** Records to process follows **
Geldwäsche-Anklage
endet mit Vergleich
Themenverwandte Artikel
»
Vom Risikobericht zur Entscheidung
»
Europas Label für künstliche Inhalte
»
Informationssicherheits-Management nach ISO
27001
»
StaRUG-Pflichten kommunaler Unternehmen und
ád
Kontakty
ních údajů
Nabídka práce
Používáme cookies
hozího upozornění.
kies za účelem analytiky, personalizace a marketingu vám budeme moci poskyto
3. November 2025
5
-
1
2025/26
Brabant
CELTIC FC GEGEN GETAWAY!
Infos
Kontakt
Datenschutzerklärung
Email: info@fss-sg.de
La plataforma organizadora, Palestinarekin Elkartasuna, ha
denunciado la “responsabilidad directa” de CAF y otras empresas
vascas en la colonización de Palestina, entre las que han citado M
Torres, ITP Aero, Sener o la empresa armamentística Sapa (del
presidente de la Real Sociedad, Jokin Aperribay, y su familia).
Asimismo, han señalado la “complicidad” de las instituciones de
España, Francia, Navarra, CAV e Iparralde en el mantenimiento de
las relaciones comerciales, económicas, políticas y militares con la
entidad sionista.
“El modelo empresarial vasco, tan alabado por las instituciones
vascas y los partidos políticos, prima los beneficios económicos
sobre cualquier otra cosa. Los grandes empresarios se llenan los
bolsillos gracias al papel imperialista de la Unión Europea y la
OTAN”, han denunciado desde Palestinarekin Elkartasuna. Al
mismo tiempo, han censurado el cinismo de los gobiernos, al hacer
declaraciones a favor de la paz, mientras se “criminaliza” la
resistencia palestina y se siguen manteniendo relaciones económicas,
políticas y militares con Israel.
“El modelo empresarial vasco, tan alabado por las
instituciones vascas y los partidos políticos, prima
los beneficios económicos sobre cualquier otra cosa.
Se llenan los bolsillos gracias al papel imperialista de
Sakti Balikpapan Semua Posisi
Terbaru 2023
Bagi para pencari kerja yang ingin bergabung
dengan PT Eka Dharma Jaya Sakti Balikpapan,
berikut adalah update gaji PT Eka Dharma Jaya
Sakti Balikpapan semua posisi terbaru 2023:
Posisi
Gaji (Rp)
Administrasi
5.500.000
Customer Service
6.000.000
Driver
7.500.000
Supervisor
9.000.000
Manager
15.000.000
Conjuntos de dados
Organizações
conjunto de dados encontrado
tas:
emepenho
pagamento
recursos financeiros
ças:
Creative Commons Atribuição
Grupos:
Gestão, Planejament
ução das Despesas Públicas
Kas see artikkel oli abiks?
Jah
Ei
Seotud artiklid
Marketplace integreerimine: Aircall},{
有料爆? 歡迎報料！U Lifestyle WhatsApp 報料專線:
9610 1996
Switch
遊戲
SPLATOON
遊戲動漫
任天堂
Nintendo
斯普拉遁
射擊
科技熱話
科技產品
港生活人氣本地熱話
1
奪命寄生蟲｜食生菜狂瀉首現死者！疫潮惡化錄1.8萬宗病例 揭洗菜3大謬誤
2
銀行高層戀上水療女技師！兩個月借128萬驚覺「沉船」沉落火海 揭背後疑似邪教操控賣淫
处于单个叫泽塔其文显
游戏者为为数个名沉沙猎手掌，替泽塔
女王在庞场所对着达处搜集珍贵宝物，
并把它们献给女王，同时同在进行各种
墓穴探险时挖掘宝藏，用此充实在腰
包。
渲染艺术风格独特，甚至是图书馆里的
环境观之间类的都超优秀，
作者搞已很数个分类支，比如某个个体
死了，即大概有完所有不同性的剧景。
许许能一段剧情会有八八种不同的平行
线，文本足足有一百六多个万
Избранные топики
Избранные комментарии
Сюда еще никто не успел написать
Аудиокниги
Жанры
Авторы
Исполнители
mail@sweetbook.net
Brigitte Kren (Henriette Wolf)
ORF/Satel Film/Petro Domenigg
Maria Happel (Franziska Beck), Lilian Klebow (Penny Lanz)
** End of Records to process **
* _Task to carry out_
Which lines above include the string "instituciones"? Show them.

* _Final answer_
Asimismo, han señalado la “complicidad” de las instituciones de
“El modelo empresarial vasco, tan alabado por las instituciones
instituciones vascas y los partidos políticos, prima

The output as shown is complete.